Inter-Canyon Fire Protection District is inching closer to asking its residents for a property tax increase or to de-Gallagher-ize the district in the November election.

The first option would increase property taxes for Inter-Canyon’s 6,000 residents. The latter would lock the district in at its current residential assessment rate of 7.2 percent and help it avoid the impact of the Gallagher Amendment.

The Gallagher Amendment, enacted in 1982, limits growth in residential property tax rates. Property taxes remain a primary source of funding for Inter-Canyon, accounting for about 90 percent of its budget.

A variety of factors, including a decline in volunteerism and a potential decline in Inter-Canyon’s budget, influenced Chief Skip Shirlaw’s decision to ask that the board of directors consider language for a ballot measure.

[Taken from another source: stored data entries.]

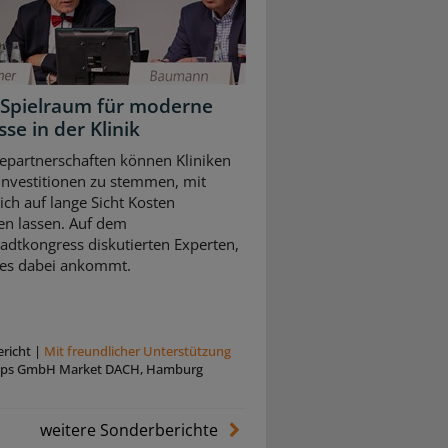
Spielraum für moderne
se in der Klinik
iepartnerschaften können Kliniken
 Investitionen zu stemmen, mit
ich auf lange Sicht Kosten
en lassen. Auf dem
adtkongress diskutierten Experten,
es dabei ankommt.
richt
|
Mit freundlicher Unterstützung
lips GmbH Market DACH, Hamburg
weitere Sonderberichte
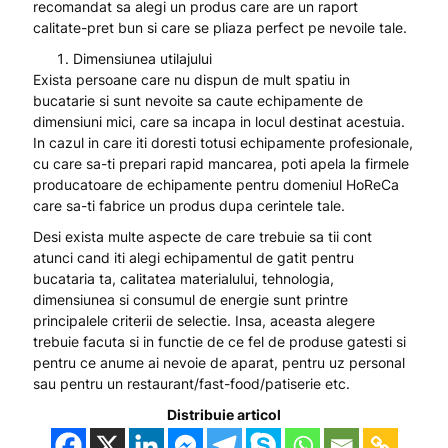
recomandat sa alegi un produs care are un raport
calitate-pret bun si care se pliaza perfect pe nevoile tale.
Dimensiunea utilajului
Exista persoane care nu dispun de mult spatiu in
bucatarie si sunt nevoite sa caute echipamente de
dimensiuni mici, care sa incapa in locul destinat acestuia.
In cazul in care iti doresti totusi echipamente profesionale,
cu care sa-ti prepari rapid mancarea, poti apela la firmele
producatoare de echipamente pentru domeniul HoReCa
care sa-ti fabrice un produs dupa cerintele tale.
Desi exista multe aspecte de care trebuie sa tii cont
atunci cand iti alegi echipamentul de gatit pentru
bucataria ta, calitatea materialului, tehnologia,
dimensiunea si consumul de energie sunt printre
principalele criterii de selectie. Insa, aceasta alegere
trebuie facuta si in functie de ce fel de produse gatesti si
pentru ce anume ai nevoie de aparat, pentru uz personal
sau pentru un restaurant/fast-food/patiserie etc.
Distribuie articol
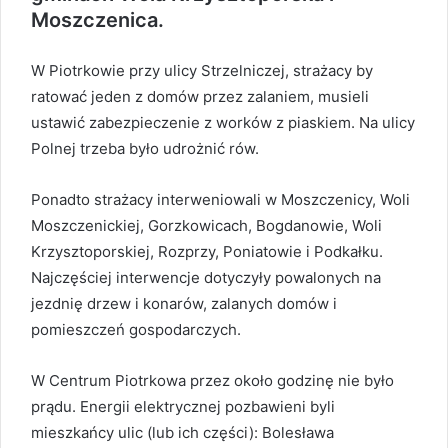
Moszczenica.
W Piotrkowie przy ulicy Strzelniczej, strażacy by
ratować jeden z domów przez zalaniem, musieli
ustawić zabezpieczenie z worków z piaskiem. Na ulicy
Polnej trzeba było udrożnić rów.
Ponadto strażacy interweniowali w Moszczenicy, Woli
Moszczenickiej, Gorzkowicach, Bogdanowie, Woli
Krzysztoporskiej, Rozprzy, Poniatowie i Podkałku.
Najczęściej interwencje dotyczyły powalonych na
jezdnię drzew i konarów, zalanych domów i
pomieszczeń gospodarczych.
W Centrum Piotrkowa przez około godzinę nie było
prądu. Energii elektrycznej pozbawieni byli
mieszkańcy ulic (lub ich części): Bolesława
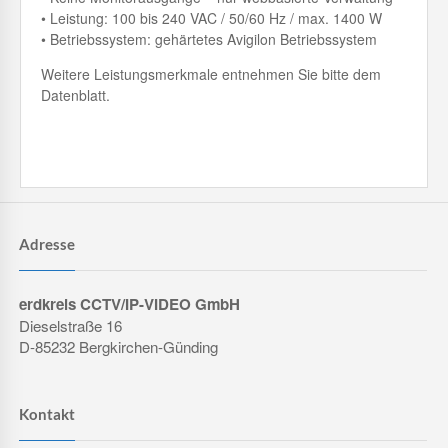
• Leistung: 100 bis 240 VAC / 50/60 Hz / max. 1400 W
• Betriebssystem: gehärtetes Avigilon Betriebssystem
Weitere Leistungsmerkmale entnehmen Sie bitte dem
Datenblatt.
Adresse
erdkreis CCTV/IP-VIDEO GmbH
Dieselstraße 16
D-85232 Bergkirchen-Günding
Kontakt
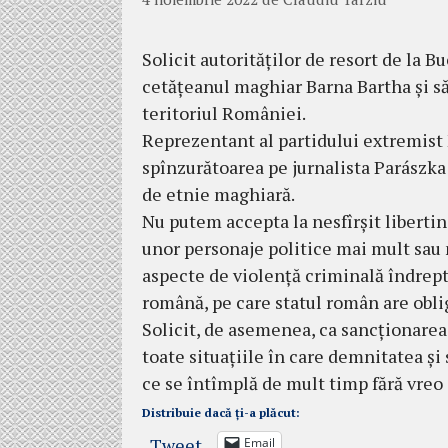
Solicit autorităților de resort de la 
cetățeanul maghiar Barna Bartha și să
teritoriul României.
Reprezentant al partidului extremist
spînzurătoarea pe jurnalista Parászk
de etnie maghiară.
Nu putem accepta la nesfîrșit liberti
unor personaje politice mai mult sau 
aspecte de violență criminală îndrept
română, pe care statul român are oblig
Solicit, de asemenea, ca sancționarea
toate situațiile în care demnitatea și
ce se întîmplă de mult timp fără vreo
Distribuie dacă ți-a plăcut:
Tweet
Email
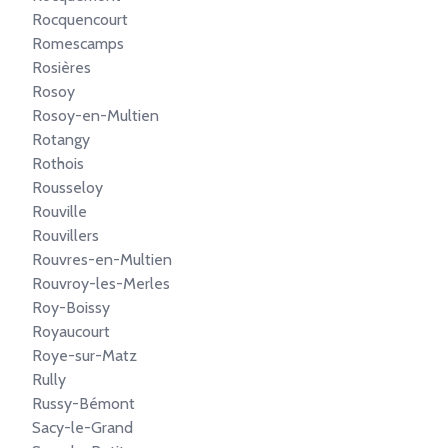
Rocquencourt
Romescamps
Rosières
Rosoy
Rosoy-en-Multien
Rotangy
Rothois
Rousseloy
Rouville
Rouvillers
Rouvres-en-Multien
Rouvroy-les-Merles
Roy-Boissy
Royaucourt
Roye-sur-Matz
Rully
Russy-Bémont
Sacy-le-Grand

“We look at the residential assessment rate next year. They’re talking about dropping that to 6.2 (percent.) That could be nearly an 18 percent reduction in our budget next year,” Shirlaw said. “If we expand that out five years, that’s nearly $900,000.”

The board has not yet decided how to proceed. Instead, the five Inter-Canyon board members, along with the chief and any members of the public who choose to attend, will discuss potential ballot language in the district’s July meeting. An official ballot measure would need to be solidified by August, according to Shirlaw.

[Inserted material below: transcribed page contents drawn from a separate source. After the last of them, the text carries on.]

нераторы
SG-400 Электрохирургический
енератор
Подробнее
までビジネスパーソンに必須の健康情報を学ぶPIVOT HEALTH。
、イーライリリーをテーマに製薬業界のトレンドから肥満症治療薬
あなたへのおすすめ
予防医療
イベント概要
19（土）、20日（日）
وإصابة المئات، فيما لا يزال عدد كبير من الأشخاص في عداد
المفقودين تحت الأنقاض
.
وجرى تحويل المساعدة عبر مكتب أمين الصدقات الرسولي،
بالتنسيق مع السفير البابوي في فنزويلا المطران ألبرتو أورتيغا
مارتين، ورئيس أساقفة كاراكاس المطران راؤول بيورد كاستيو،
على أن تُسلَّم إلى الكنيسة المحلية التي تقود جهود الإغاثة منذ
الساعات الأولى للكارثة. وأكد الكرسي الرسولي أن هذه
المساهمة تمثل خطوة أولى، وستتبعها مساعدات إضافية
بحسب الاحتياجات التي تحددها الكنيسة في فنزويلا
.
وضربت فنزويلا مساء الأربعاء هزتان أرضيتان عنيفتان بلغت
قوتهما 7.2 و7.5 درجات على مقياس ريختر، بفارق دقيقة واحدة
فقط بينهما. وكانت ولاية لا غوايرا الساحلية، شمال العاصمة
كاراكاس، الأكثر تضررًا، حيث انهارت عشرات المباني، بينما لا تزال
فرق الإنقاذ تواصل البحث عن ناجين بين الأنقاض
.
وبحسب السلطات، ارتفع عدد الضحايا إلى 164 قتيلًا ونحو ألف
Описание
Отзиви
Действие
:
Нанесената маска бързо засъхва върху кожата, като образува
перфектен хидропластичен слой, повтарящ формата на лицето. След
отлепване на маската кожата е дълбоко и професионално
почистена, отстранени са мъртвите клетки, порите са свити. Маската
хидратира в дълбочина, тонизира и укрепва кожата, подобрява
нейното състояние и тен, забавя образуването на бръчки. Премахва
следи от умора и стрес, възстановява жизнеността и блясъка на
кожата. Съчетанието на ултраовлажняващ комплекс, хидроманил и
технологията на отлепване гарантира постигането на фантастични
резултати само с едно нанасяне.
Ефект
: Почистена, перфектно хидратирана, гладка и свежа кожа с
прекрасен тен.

Community members rarely attend Inter-Canyon Fire board meetings, so there was no one present on May 31 to react to a potential property tax increase.

However, a community-wide survey, conducted by Denver-based political consulting firm Turn Corps, suggests Inter-Canyon residents would be amenable to a small mill levy increase. According to results, more than 80 percent reported support for a 3-mill increase, which would result in an additional $7 a month in taxes for a home valued at $400,000.

Planning for the future

Based on the results of the survey, Shirlaw prioritized the district’s needs and created a one-, three- and five-year plan for Inter-Canyon should a ballot measure prove successful in November.

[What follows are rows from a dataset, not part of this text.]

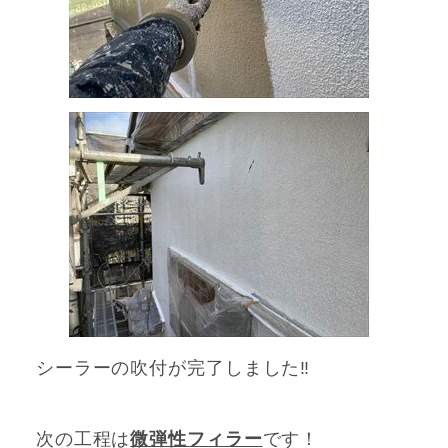
シーラーの吹付が
完了しました‼
次の工程は
微弾性フィラー
です！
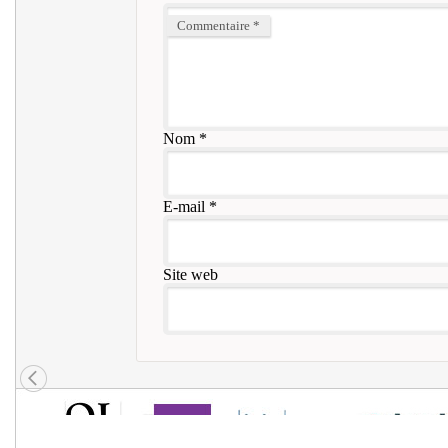
Commentaire
*
Nom
*
E-mail
*
Site web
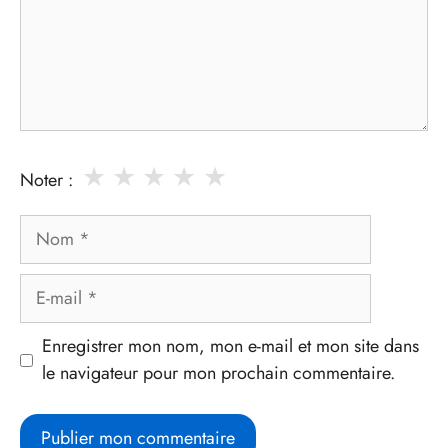
★
★
★
★
★
Noter :
Nom
E-
mail
Enregistrer mon nom, mon e-mail et mon site dans
le navigateur pour mon prochain commentaire.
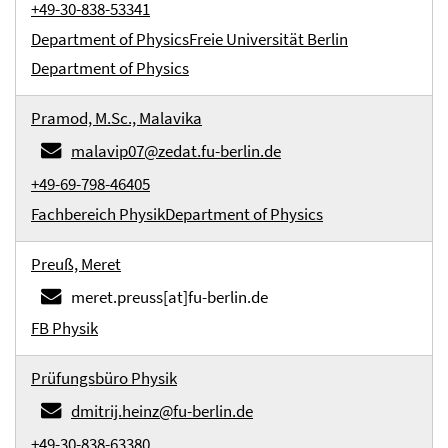
+49-30-838-53341
Department of Physics
Freie Universität Berlin
Department of Physics
Pramod, M.Sc., Malavika
malavip07@zedat.fu-berlin.de
+49-69-798-46405
Fachbereich Physik
Department of Physics
Preuß, Meret
meret.preuss[at]fu-berlin.de
FB Physik
Prüfungsbüro Physik
dmitrij.heinz@fu-berlin.de
+49-30-838-63380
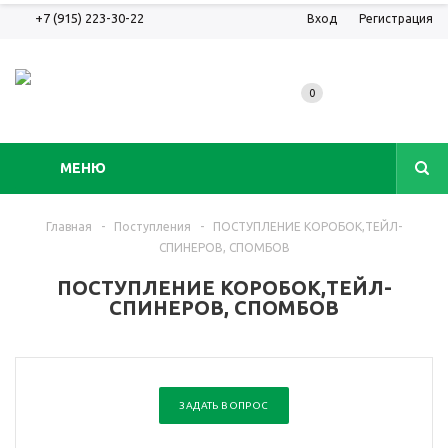
+7 (915) 223-30-22
Вход
Регистрация
0
МЕНЮ
Главная
-
Поступления
-
ПОСТУПЛЕНИЕ КОРОБОК,ТЕЙЛ-
СПИНЕРОВ, СПОМБОВ
ПОСТУПЛЕНИЕ КОРОБОК,ТЕЙЛ-
СПИНЕРОВ, СПОМБОВ
ЗАДАТЬ ВОПРОС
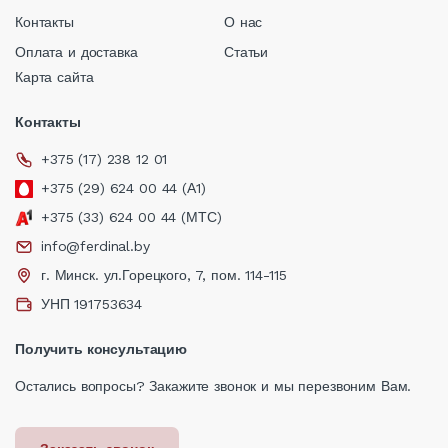
Контакты
О нас
Оплата и доставка
Статьи
Карта сайта
Контакты
+375 (17) 238 12 01
+375 (29) 624 00 44 (А1)
+375 (33) 624 00 44 (МТС)
info@ferdinal.by
г. Минск. ул.Горецкого, 7, пом. 114-115
УНП 191753634
Получить консультацию
Остались вопросы? Закажите звонок и мы перезвоним Вам.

The one-year plan takes a look at the need for more full-time employees. Inter-Canyon plans to hire 1.5 full-time employees, including a wildland fire specialist. In three years, the district wants to replace two aging wildland engines. Lastly, in five years, the fire protection district hopes to begin updating stations 1, 3 and 4.

“As the chief pointed out, our stations were designed really as garages for apparatus, not as living space for firefighters who maybe wish to remain here while they’re on duty,” said spokesman Dan Hatlestad, pointing to the lack of administrative space, drinking water and showers.

“So if you come back and you’re covered with blood and vomit, you get in your car and you drive home,” he added. “ ... It’s not a real pleasant thing.”

In addition to being unpleasant, it’s unsafe for firefighters. With the increased focus on cancer in fire service, it’s important for firefighters to wash their gear and their bodies as quickly as possible after a fire.

If a ballot measure is approved, the plan is likely to be initiated in early 2019. If it fails, Shirlaw expects the district will not have the funds to move forward.